CPI partage ainsi avec le fascisme mussolinien la recherche d’un encadrement total, la très forte composante sociale, la culture plébéienne et le nationalisme exacerbé.
La (longue) marche vers le pouvoir
A l’échelle européenne, CasaPound Italia a peu d’équivalent en termes de structuration et d’activisme, à part peut-être en Grèce : Aube Dorée, qui a choisi la forme du parti politique, détient 8% des sièges du Parlement et s’efforce d’être présent sur le terrain social. Le caractère proprement fasciste de CPI les sépare d’autres familles de l’extrême-droite. En France, leurs premiers admirateurs sont les Identitaires et Egalité et Réconciliation.

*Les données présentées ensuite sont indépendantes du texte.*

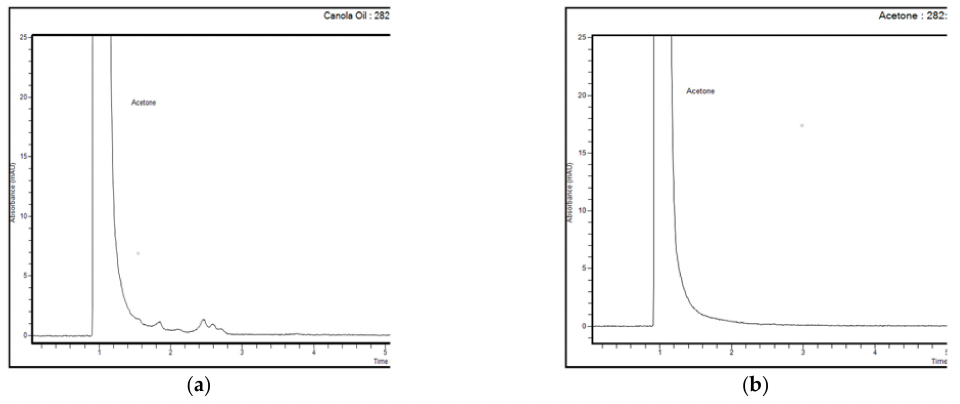
Figure 3. Chromatograms of blank solutions: canola oil 10 mg/mL in acetone ( a ) and acetone ( b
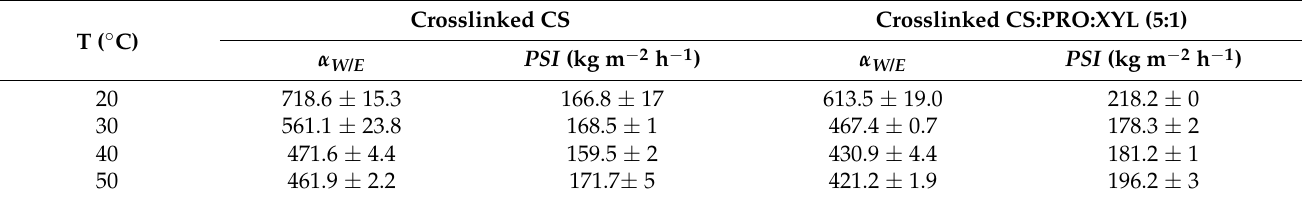
Figure 9. Comparison of ethanol and water mass-transfer resistance through membranes. Points connecting lines are to improve readability of the graph. Table 2. Water/ethanol separation factor for studied membranes and corresponding pervaporation separation index.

Plus notable est le fait que CasaPound Italia s’inscrit dans un mouvement général de dédiabolisation des extrêmes-droite grâce à l’action sociale et à l’élimination de références «repoussoir» comme celles à l’Allemagne nazie.
En Italie, leur objectif affiché est la conquête du pouvoir, officiellement par les urnes. Leurs premiers adversaires sont bien entendu l’extrême-gauche antifasciste, à qui CPI fait concurrence sur le terrain de l’action de rue. Des alliances ont eu lieu avec la droite, notamment avec la Ligue du Nord.
CPI a connu son baptême électoral aux municipales de 2011, en présentant des candidats sur les listes du PDL, le parti de Silvio Berlusconi. Sept proches du mouvement ont été élus conseillers municipaux.
En 2013, CPI présente une liste aux élections générales (législatives et sénatoriales) menée par Simone di Stefano. Pendant la campagne, des heurts se sont produits avec des antifascistes. Di Stefano n’obtiendra pas 0,15% des voix. La conquête du pouvoir est encore loin.